Action required: Users must restart all Office applications for the protection to take effect. - Office 2016 and 2019:
These versions are not protected by default and require either:- Installation of the latest Microsoft security updates, or
- Application of the registry-based mitigation detailed below for immediate protection.
Registry-Based Mitigation
Important Notice:
Incorrect changes to the Windows Registry may cause system instability. Please ensure a valid registry backup is taken prior to making any modifications.
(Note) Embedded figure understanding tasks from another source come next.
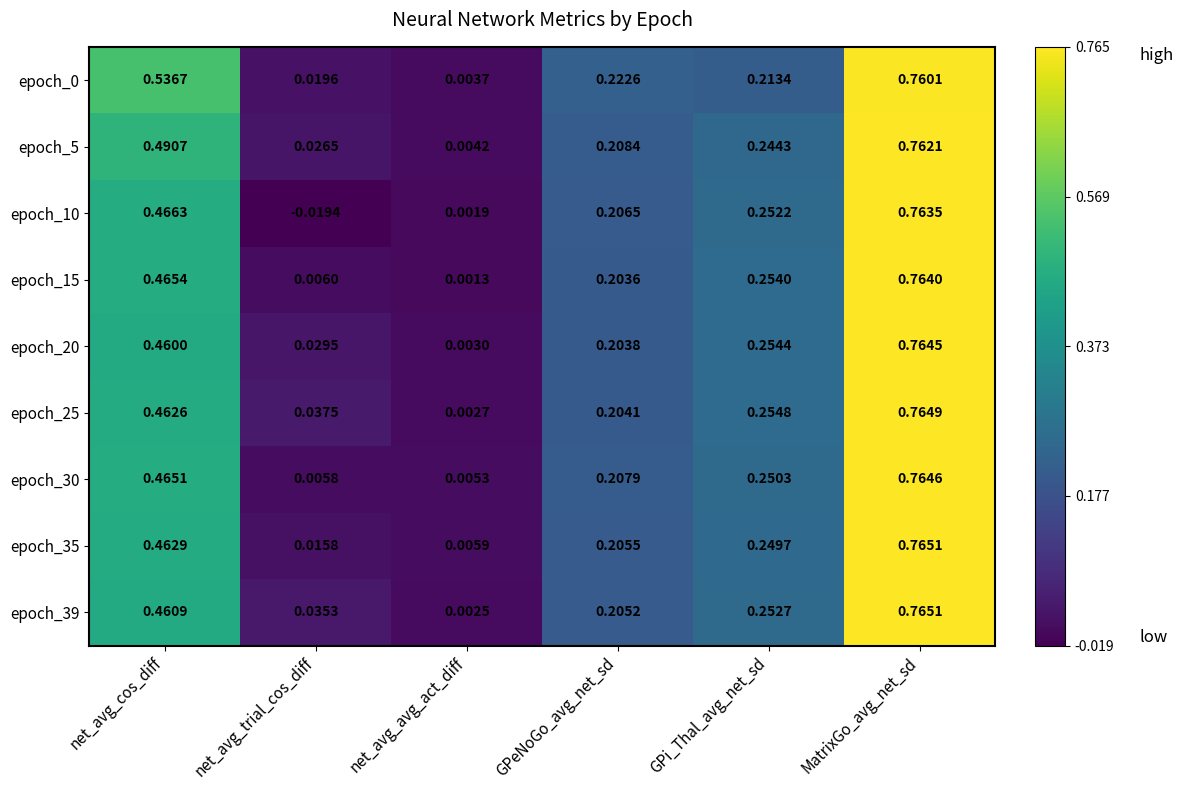

Count the number of data series in this chart.

9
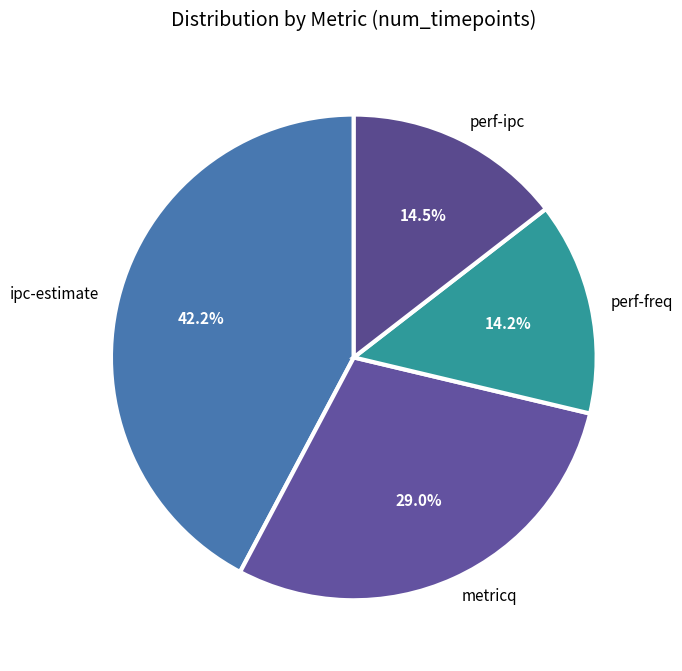

Which category has the biggest portion of the pie?

ipc-estimate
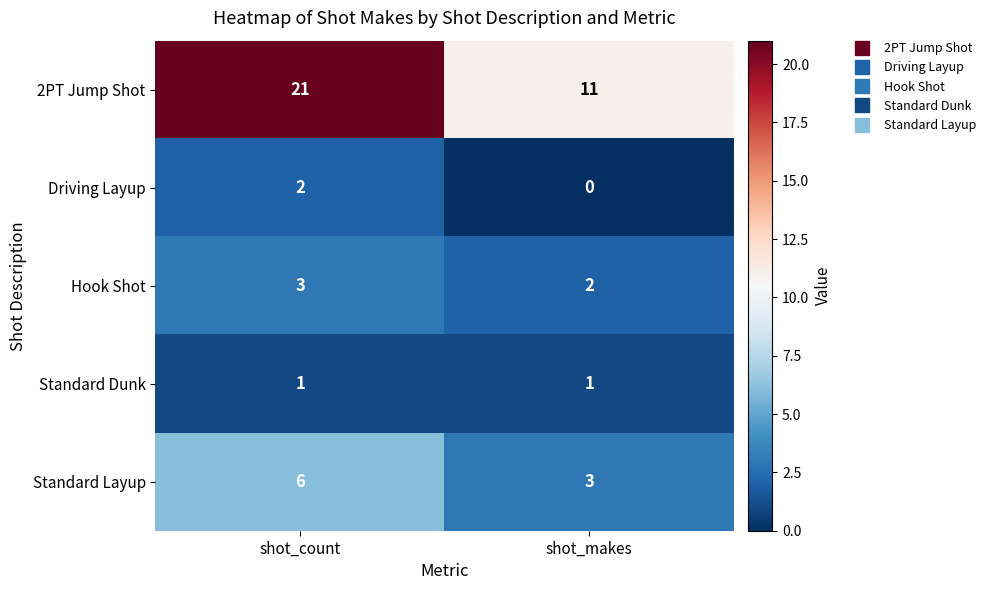

What is the approximate value of Hook Shot at shot_count?

3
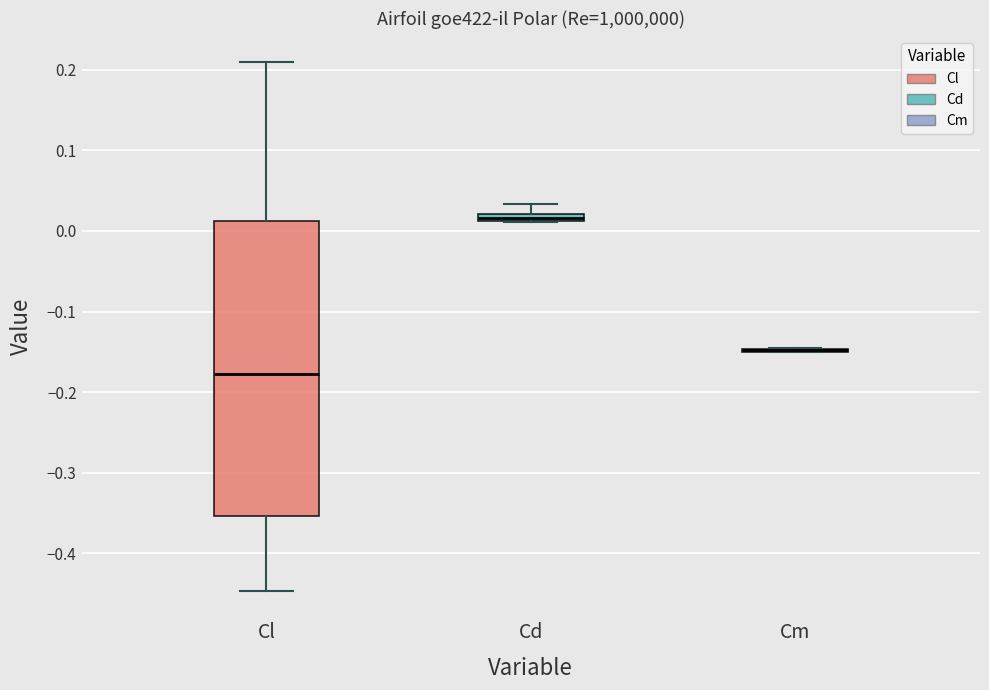

Comparing the boxes themselves (not the whiskers), which one is the tallest?

Cl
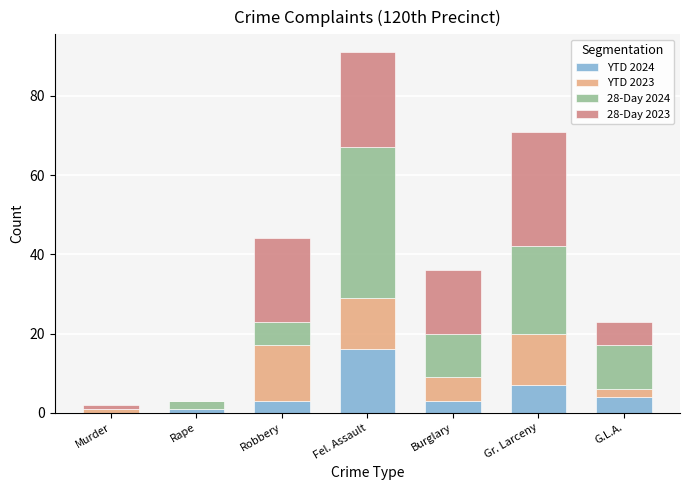

Reading left to right, what are the values for YTD 2024?

Murder=0	Rape=1	Robbery=3	Fel. Assault=16	Burglary=3	Gr. Larceny=7	G.L.A.=4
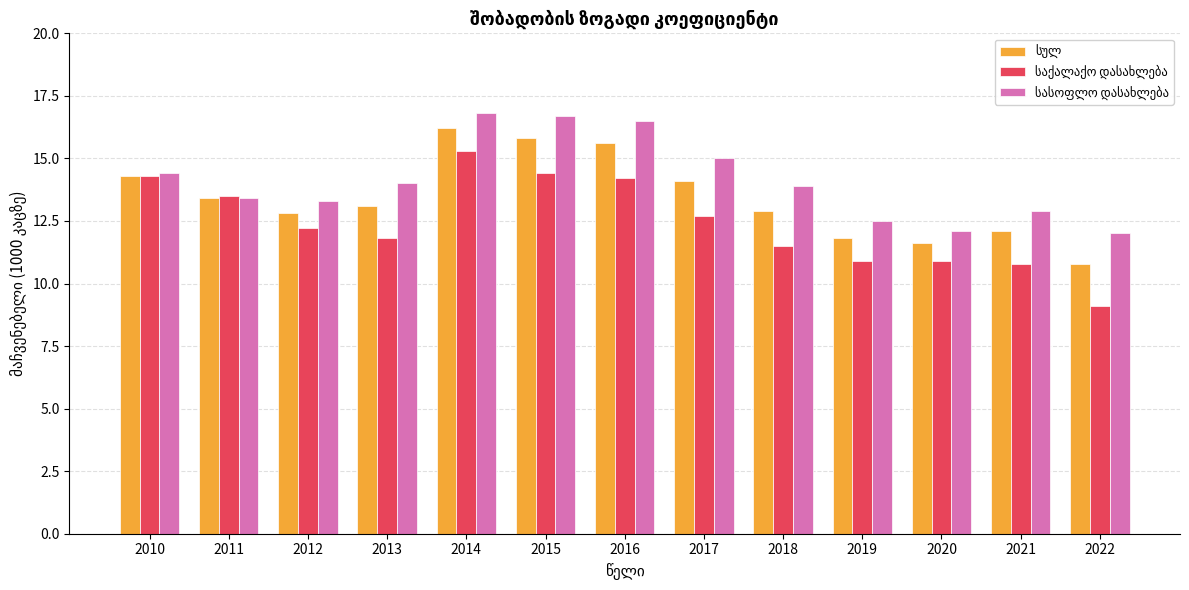

What is the greatest value displayed?

16.8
Microsoft guidance: ?https://support.microsoft.com/en-us/help/322756/how-to-back-up-and-restore-the-registry-in-windows
Steps to Apply the Mitigation
- Close all Microsoft Office applications.
- Open Registry Editor:
- Press Windows Key + R
- Type regedit
- Press Enter
- Navigate to the applicable registry path based on your Office installation:
HKEY_LOCAL_MACHINE\SOFTWARE\Microsoft\Office\16.0\Common\COM Compatibility\ (for 64-bit MSI Office, or 32-bit MSI Office on 32-bit Windows)
HKEY_LOCAL_MACHINE\SOFTWARE\WOW6432Node\Microsoft\Office\16.0\Common\COM Compatibility\ (for 32-bit MSI Office on 64-bit Windows)
HKEY_LOCAL_MACHINE\SOFTWARE\Microsoft\Office\ClickToRun\REGISTRY\MACHINE\Software\Microsoft\Office\16.0\Common\COM Compatibility\ (for 64-bit Click2Run Office, or 32-bit Click2Run Office on 32-bit Windows)
HKEY_LOCAL_MACHINE\SOFTWARE\Microsoft\Office\ClickToRun\REGISTRY\MACHINE\Software\WOW6432Node\Microsoft\Office\16.0\Common\COM Compatibility\ (for 32-bit Click2Run Office on 64-bit Windows)
???? ???? Note: If the COM Compatibility key does not exist, create it manually under the Common key.
???? Create the Following Registry Entry
???
???4. Under COM Compatibility, create a new subkey: {EAB22AC3-30C1-11CF-A7EB-0000C05BAE0B}
Inside this subkey, create a new value:
- Name: Compatibility Flags
- Type: DWORD (32-bit)
- Value (Hexadecimal): 400
5. Exit Registry Editor and start your Office application.
Recommendations:
- Immediately apply security updates
- Install the latest patches for Office 2016 and 2019 as listed above.
- Restart Office applications after patching or service-side updates.
- Apply registry-based mitigation (if patching is delayed)
- Backup the Windows Registry before making changes.
- Add the specified COM Compatibility registry key and set:
- Compatibility Flags (DWORD, Hexadecimal) = 400
- Follow Microsoft’s documented registry paths based on Office installation type (MSI vs Click-to-Run, 32-bit vs 64-bit).
- Advise users to avoid opening Office files from unknown or untrusted sources.